◆ Brano di testo
Cesare d’Amico, al timone insieme al cugino Paolo del gruppo d’Amico Società di Navigazione, è uno degli armatori più esperti sul panorama italiano, ha alle spalle molti anni di carriera nello shipping, eppure è rimasto anche lui sorpreso e colpito dall’incaglio della nave Ever Given nel canale di Suez. “Si tratta di una situazione completamente nuova e che dunque genera inevitabilmente incertezza” dice a SHIPPING ITALY. “Noi non abbiamo nostre navi direttamente coinvolte al momento, nessuna di quelle in coda o rimaste nel canale, anche se alcune fra una decina di giorni avrebbero in previsione di avvicinarsi per attraversarlo”.

La questione in ogni caso li riguarda solo indirettamente “perché, essendo navi fissate a tempo, sarà il noleggiatore a decidere come comportarsi”. Se circumnavigare l’Africa o scommettere su una rapida risoluzione del blocco. “Al momento sono fiducioso che in un tempo breve il canale venga almeno parzialmente riaperto al transito” prosegue l’armatore romano. Il Gruppo d’Amico ha calcolato che nel 2020 le sue navi, considerando sia le bulk carrier che le tanker, hanno effettuato 70 transiti via Suez, dunque una media di una nave ogni cinque giorni.

◆ Scopo del compito
Secondo il brano, quanti transiti via Suez hanno effettuato nel 2020 le navi del Gruppo d’Amico? Rispondi per favore con una frase.

◆ Voci elencate
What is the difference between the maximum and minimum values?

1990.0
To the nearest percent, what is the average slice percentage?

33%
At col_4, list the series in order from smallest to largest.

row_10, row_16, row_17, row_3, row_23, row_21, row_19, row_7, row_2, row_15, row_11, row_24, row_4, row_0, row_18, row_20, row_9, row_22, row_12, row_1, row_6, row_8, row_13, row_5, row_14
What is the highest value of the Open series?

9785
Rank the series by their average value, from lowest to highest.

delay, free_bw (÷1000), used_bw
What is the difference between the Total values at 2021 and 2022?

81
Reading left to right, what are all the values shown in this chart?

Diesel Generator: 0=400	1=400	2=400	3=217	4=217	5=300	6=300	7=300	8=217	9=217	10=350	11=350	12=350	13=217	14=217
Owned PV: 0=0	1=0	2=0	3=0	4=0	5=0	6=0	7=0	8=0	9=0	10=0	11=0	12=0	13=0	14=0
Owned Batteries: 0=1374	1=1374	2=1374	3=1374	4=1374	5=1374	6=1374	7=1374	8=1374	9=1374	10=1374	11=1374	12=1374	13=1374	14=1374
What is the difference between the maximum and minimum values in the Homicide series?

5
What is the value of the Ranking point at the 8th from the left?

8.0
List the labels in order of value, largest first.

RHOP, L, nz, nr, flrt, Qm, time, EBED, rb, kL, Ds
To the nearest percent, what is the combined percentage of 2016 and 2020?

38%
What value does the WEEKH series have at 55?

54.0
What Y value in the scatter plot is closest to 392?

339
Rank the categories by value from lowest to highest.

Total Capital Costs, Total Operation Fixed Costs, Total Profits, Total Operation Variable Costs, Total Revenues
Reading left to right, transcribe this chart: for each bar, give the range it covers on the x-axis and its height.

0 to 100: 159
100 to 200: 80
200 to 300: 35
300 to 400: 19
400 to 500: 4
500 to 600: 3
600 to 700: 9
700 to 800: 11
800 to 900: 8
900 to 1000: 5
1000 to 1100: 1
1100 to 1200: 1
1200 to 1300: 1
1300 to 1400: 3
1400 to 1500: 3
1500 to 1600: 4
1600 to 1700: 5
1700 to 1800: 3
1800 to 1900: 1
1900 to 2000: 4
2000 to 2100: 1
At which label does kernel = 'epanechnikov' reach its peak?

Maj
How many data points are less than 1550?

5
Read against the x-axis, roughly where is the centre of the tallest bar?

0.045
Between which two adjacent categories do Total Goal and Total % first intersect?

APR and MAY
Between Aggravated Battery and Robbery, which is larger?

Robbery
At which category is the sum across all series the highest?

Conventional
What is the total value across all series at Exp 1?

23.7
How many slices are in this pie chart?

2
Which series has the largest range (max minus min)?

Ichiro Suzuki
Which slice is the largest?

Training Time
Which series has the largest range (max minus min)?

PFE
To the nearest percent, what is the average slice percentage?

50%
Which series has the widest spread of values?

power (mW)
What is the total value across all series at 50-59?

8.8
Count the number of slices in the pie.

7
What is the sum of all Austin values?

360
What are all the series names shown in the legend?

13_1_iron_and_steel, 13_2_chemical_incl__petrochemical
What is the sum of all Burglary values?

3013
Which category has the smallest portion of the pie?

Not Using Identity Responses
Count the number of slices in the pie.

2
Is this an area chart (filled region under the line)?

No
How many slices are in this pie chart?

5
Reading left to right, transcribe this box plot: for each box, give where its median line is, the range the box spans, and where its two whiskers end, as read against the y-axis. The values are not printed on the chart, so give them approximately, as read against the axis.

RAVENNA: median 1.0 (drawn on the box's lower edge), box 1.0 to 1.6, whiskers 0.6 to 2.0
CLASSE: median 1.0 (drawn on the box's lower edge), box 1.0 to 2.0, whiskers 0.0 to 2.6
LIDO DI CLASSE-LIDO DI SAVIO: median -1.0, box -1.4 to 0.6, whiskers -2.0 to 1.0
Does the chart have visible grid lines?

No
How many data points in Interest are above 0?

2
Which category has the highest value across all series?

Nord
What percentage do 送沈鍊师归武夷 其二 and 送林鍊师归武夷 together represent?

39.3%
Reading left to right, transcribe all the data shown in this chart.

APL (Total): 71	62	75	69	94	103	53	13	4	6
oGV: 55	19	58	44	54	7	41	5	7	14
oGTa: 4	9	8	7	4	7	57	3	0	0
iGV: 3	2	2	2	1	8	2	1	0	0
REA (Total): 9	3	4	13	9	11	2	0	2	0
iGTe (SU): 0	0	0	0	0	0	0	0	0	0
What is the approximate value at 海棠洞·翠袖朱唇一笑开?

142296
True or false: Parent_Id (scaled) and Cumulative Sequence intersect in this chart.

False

◆ Soluzione del compito
Nel 2020 le navi del Gruppo d’Amico hanno effettuato 70 transiti via Suez.